Things with wheels

Sometimes themes assert themselves into your day. Today's theme was "things with wheels." It started in the park, where I observed an older man in a wheelchair being scolded by a scowling, red-faced younger man, who was shaking his finger in the old guy's face. Maybe the wheelchair guy intentionally ran over the younger man's foot. Perhaps this simmering tension between them had been brewing all morning, and finally exploded there in the park. Unfortunate, because any passersby would immediately think poorly of the younger man. This is unfair of course, the wheelchair man could be a total asshole for all anybody knows, but the natural assumption is that disabled people are beautiful souls whom destiny has thwarted, but whose deep inner strength, an inspiration to us all, does not allow them to sit at home and feel sorry for themselves, waiting for hot meals to be delivered by sullen volunteers, no, they go to the park like anyone else, and get publicly upbraided by able-bodied younger people for their trouble.

As I exited the park on this unseasonably muggy day, I saw an elderly man on a rickety black bicycle. He was really old, probably at least 75. The bicycle tended to move in a woozily serpentine fashion, but he was basically moving forward, albeit slowly. I thought, I hope when I'm that age I have the moxie to ride my bicycle on an uncomfortably hot day like today. Then it occurred to me that I don't even have such moxie now, so it's ludicrous to imagine myself having it when I'm geriatric. Shame made my face tingle.

Just then another bicycle went by, a tandem model, except that this one was an adult/child hybrid. The mother pedaled along in front, and the kid rode in back. I don't think the kid's pedals actually did anything, but I guess they want the child to feel it's participating somehow. They wore matching yellow helmets and the mother seemed a little pleased with herself, demonstrating this novel way she'd discovered to spend quality time with her child. Naturally I imagined them suffering a terrible accident, the child orphaned and taken in by a poor family without novelty bicycles.

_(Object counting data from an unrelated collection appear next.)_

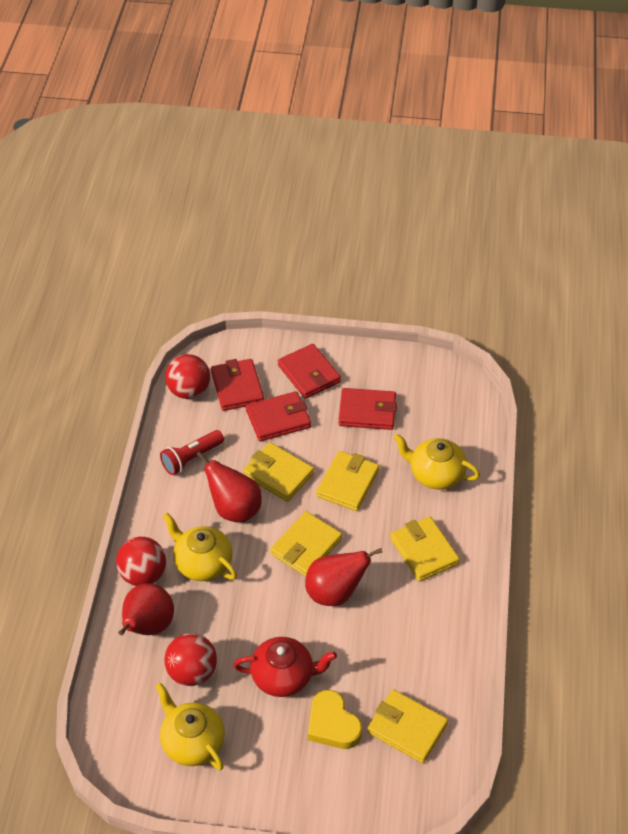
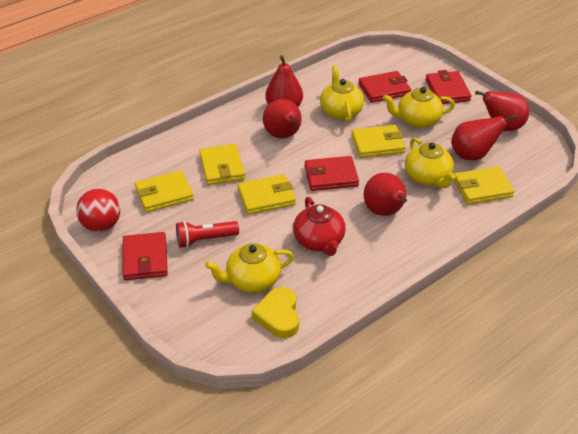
red ball: 3 -> 1
red pear: 3 -> 5
yellow teapot: 3 -> 4

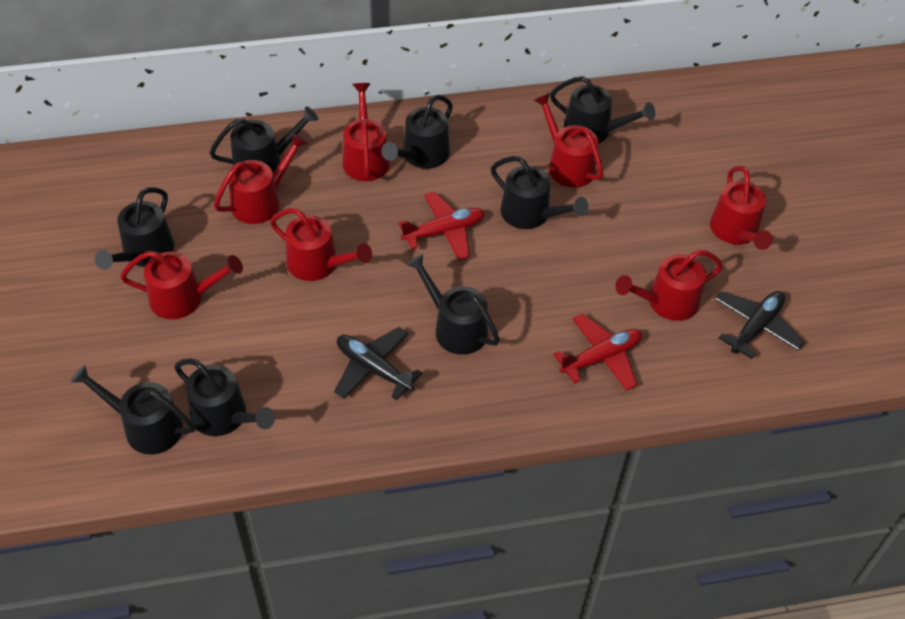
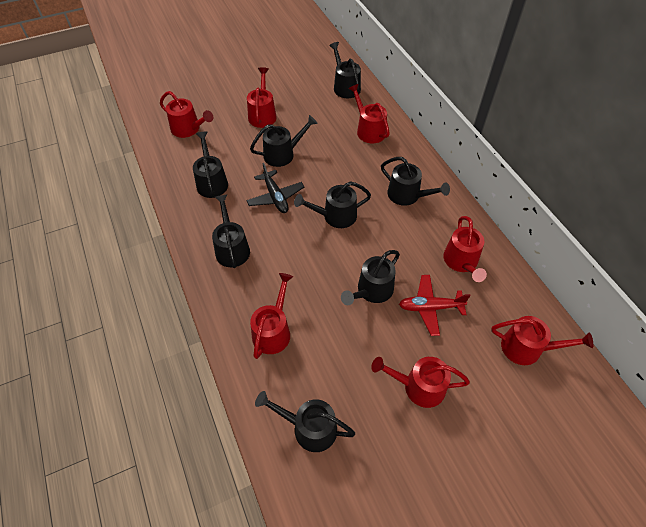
black plane: 2 -> 1
red plane: 2 -> 1

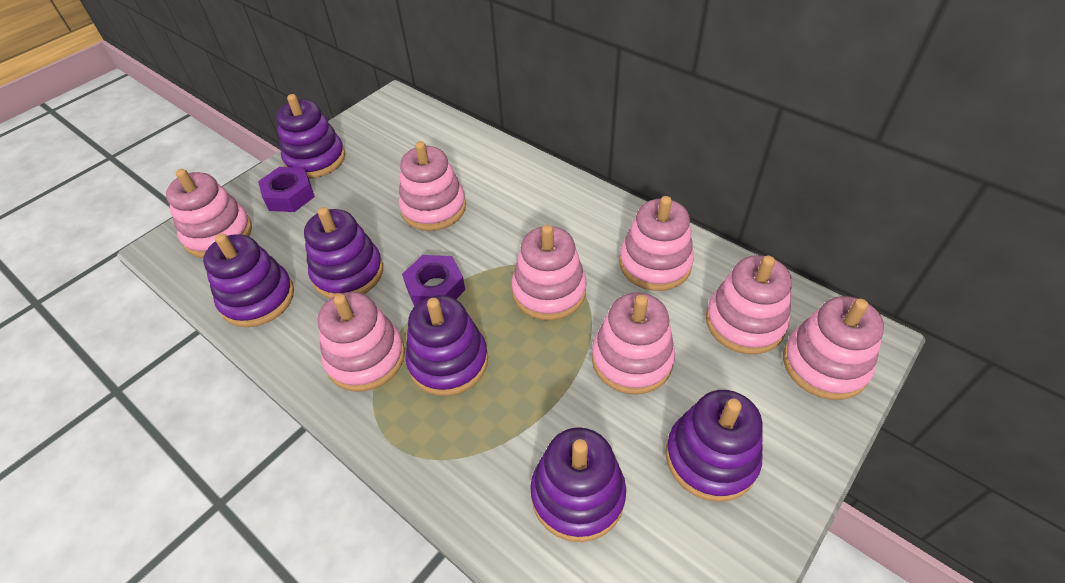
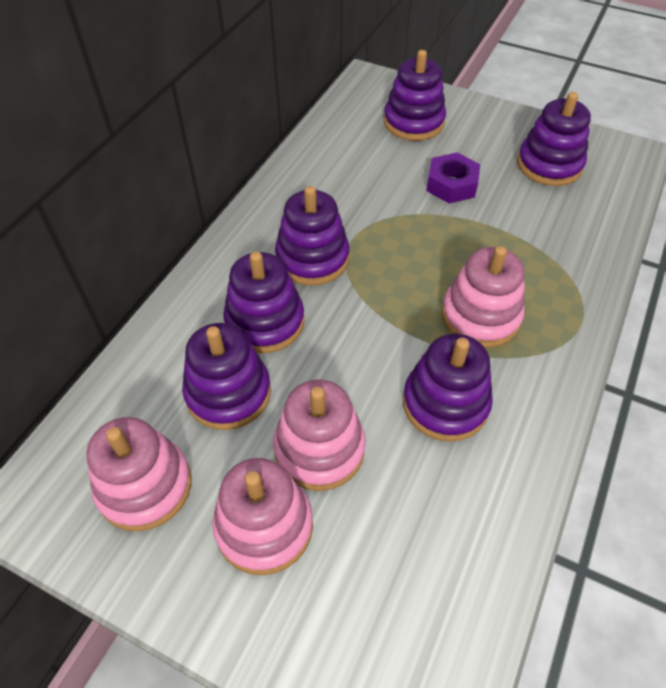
pink stacking toy: 8 -> 4
purple nut: 2 -> 1

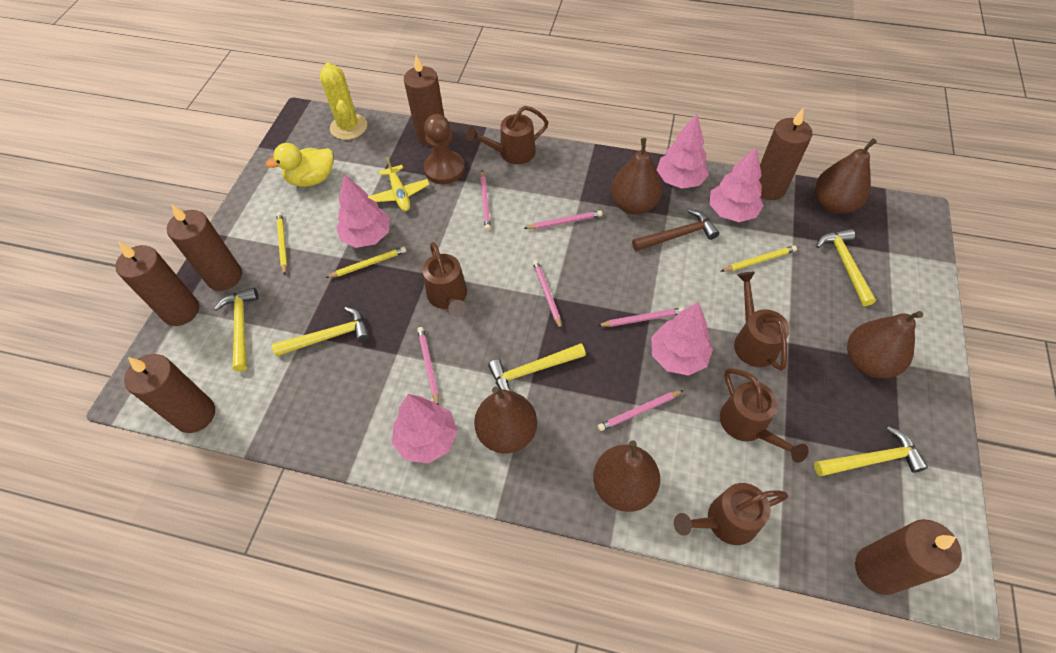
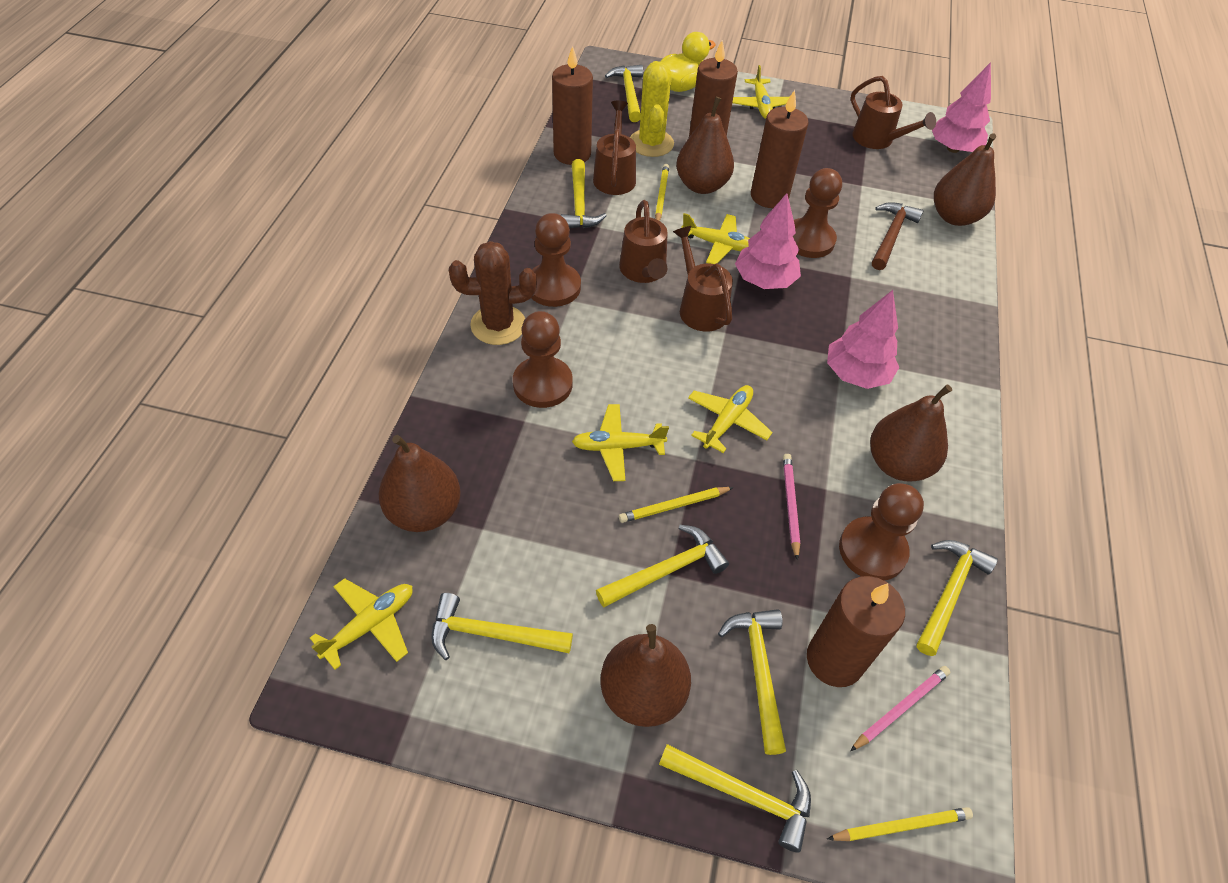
brown cactus: 0 -> 1
brown candle: 6 -> 4
brown pawn: 1 -> 4
brown watering can: 5 -> 4
pink pencil: 6 -> 2
pink tree: 5 -> 3
yellow hammer: 5 -> 7
yellow plane: 1 -> 5

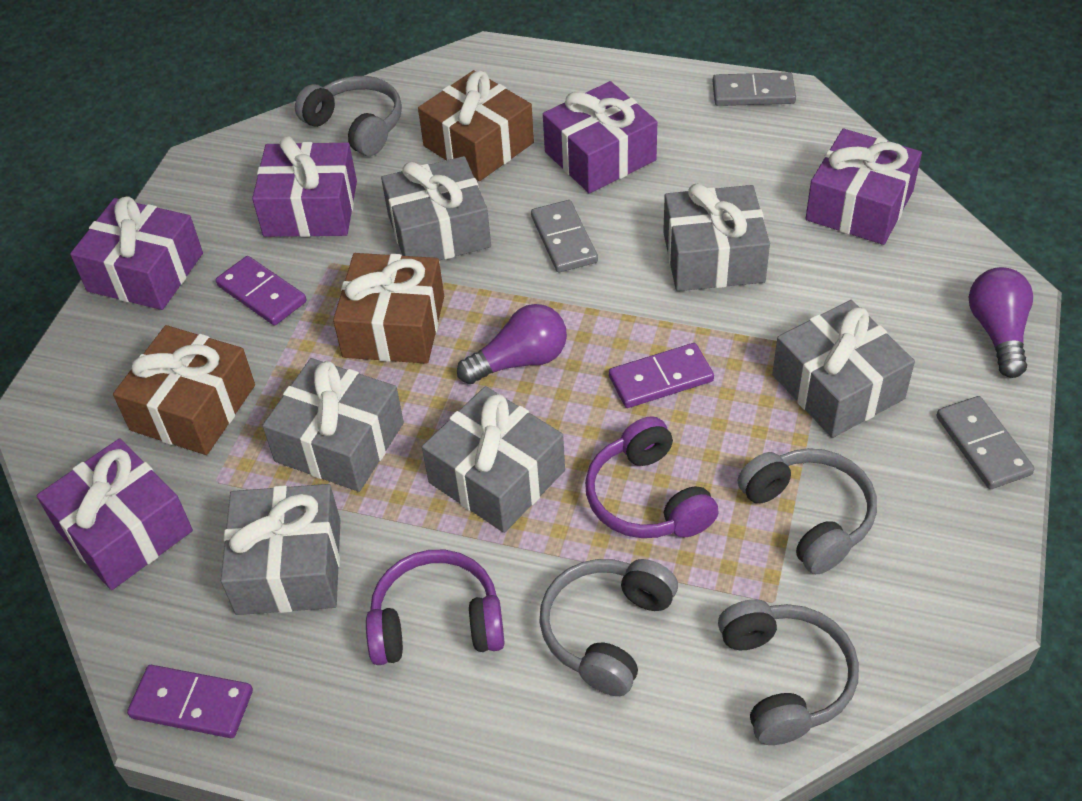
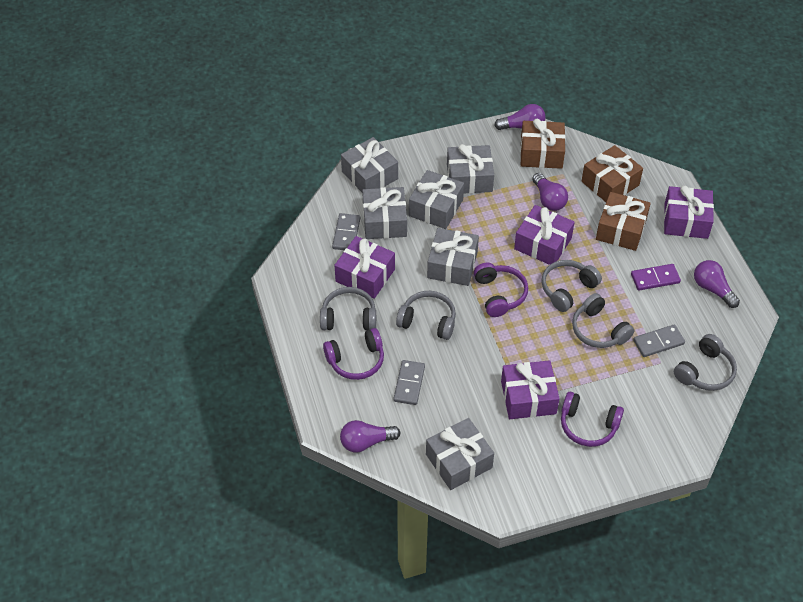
grey headphones: 4 -> 5
purple domino: 3 -> 1
purple gift: 5 -> 4
purple headphones: 2 -> 3
purple light bulb: 2 -> 4

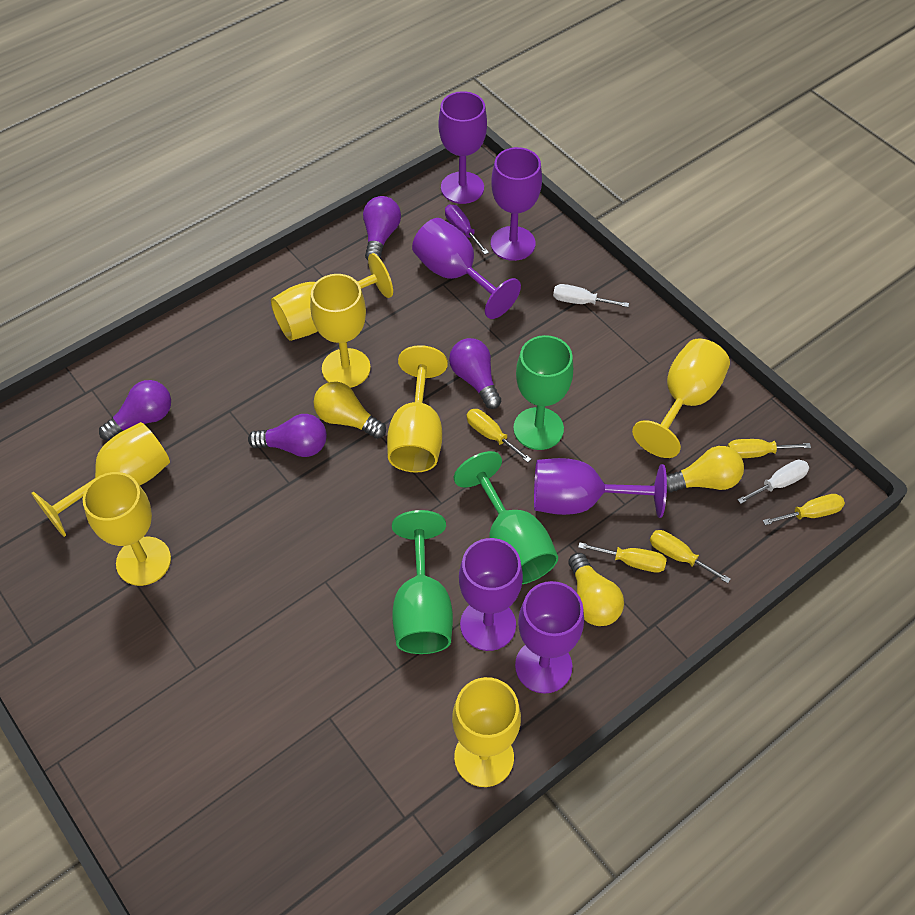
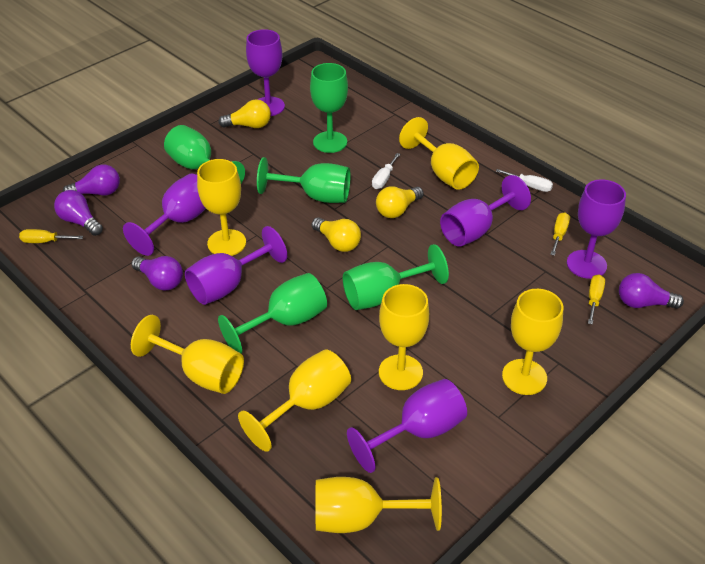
green goblet: 3 -> 5
purple screwdriver: 1 -> 0
yellow screwdriver: 5 -> 3

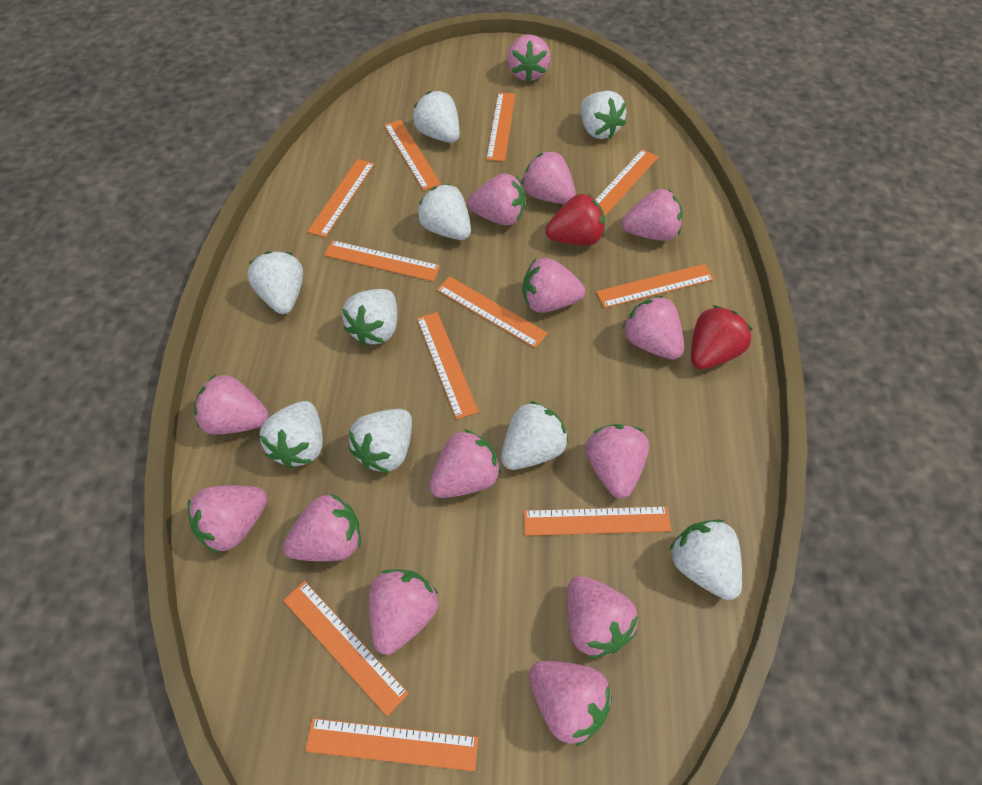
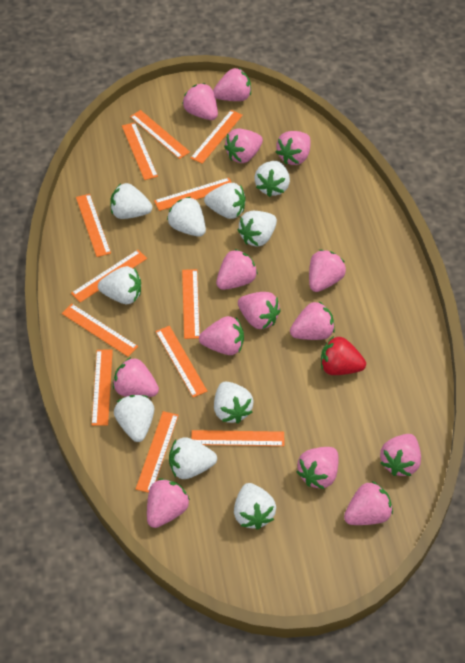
orange ruler: 11 -> 12
red strawberry: 2 -> 1
white strawberry: 9 -> 10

In an uncanny instance of circumstantial oneupmanship, a few minutes later I had to step aside to allow an unusual spectacle to pass me coming the other way. A woman running, pushing a special baby stroller, one with two large wheels and one smaller wheel in front. Inside was a sporting toddler wearing a tiny helmet. Leashes tied to each of the large handles of this sportstroller were attached to nearly identical dogs who ran alongside the stroller. The jogging woman inexplicably wore mirrored sunglasses. It was like a yuppie Iditarod. This woman was clearly intent on getting the most out of this time outdoors. I was surprised she wasn't talking on the phone as well, or somehow preparing a nutritious and tasty lunch as she ran, or doing her taxes. I felt like an underachieving chump. What was I thinking, simply walking? How unimaginative of me.